人気漫画の主人公ともなれば、必ず1つや2つは持っている“印象的なセリフ”。それは格好良い決めゼリフだったり、時には迷ゼリフだったりもするが、ファンの心に深く刻み込まれるものだ。キャラクターの名言を集めたサイトや掲示板はネット上に多数存在する。

しかし画像合成(コラージュ)技術とインターネットが普及した現在、セリフを改変したコラ画像がアップされ、それを見た人が本物と誤って信じてしまう可能性が出てきた。そこで今回は人気作品で主人公が言ったとされる“あのセリフ”が本当かどうか、原作コミックス準拠でじっくり検証してみた。

「だいじょうぶだ ドラゴンボールで生きかえれる」
発言者:孫悟空/『ドラゴンボール』

魔人ブウ編で敵の策略により、多くの人々が命の危険にさらされたシーン。街に残してきた家族を心配するブルマに対し、悟空がこのセリフをさらりと言った。これは本物である。

ただし直後のコマに「鬼!外道!悪魔!」「なんだおめぇ ブウに殺される前にオラに殺されてぇのか?」と続いている場合、その部分はコラ画像だ。

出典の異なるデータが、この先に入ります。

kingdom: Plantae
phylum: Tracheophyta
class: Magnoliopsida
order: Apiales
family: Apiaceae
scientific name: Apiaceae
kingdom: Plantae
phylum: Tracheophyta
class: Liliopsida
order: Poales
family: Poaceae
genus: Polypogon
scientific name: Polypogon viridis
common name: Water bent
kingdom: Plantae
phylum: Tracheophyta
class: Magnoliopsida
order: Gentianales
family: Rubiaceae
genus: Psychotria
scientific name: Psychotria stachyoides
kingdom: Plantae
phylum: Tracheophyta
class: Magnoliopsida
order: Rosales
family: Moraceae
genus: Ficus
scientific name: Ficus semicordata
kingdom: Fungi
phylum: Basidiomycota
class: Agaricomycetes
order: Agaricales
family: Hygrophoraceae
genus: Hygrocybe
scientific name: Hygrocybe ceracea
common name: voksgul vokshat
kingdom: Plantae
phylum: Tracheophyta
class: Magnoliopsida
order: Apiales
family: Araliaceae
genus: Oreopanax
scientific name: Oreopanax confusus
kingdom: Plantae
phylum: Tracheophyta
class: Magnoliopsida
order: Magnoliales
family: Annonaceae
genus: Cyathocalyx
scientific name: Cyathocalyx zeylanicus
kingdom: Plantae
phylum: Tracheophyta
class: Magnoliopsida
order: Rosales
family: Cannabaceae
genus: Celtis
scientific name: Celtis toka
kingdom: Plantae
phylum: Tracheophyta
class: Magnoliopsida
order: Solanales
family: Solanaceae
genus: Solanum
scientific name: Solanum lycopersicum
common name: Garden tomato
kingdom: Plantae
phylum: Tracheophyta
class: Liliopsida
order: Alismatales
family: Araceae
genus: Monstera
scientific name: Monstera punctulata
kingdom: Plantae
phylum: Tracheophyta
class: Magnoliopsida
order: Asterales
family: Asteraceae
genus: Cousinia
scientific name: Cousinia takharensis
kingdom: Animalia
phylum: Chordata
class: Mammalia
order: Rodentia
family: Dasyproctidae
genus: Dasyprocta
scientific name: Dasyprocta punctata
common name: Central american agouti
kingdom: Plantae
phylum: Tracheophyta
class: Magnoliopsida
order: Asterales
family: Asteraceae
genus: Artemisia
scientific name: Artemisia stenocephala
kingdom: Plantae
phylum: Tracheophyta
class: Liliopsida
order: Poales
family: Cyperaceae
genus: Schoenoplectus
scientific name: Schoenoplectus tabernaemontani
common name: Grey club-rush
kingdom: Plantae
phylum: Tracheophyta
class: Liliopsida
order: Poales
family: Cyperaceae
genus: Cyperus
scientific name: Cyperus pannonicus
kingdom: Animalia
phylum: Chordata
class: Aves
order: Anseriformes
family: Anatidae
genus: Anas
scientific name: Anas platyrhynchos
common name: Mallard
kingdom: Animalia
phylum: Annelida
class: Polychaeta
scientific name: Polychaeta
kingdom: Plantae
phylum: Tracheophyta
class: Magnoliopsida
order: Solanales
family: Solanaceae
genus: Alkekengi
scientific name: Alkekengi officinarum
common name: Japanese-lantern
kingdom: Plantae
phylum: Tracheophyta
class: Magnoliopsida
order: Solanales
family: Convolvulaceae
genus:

この「ドラゴンボールで生き返るから殺されても大丈夫」という考え方は、仮にも主人公が一般市民の生命をそんな軽く扱っていいのかという点で、しばしばネットユーザーから非難を受けている。

だが『ドラゴンボール』はご存知の通り、連載長期化に伴って強さのインフレが進み、ボスキャラともなれば簡単に地球を破壊できるようになった。どうあがいても人類滅亡という状況なら、悟空のように“最悪の中で最善を追い求める”姿勢を一概には否定できないのかもしれない。

なお、悟空のセリフばかり有名になっているが、ストーリー中盤以降になると「死んだ観客も全員生きかえるさ」(ヤムチャの発言)、「トランクスならドラゴンボールで生きかえったんだ」(クリリンの発言)など、多くのキャラがドラゴンボールによる蘇生ありきの考えになっていた。バトル漫画のパワーインフレが引き起こした弊害(?)として、いろいろ考えさせられる話である。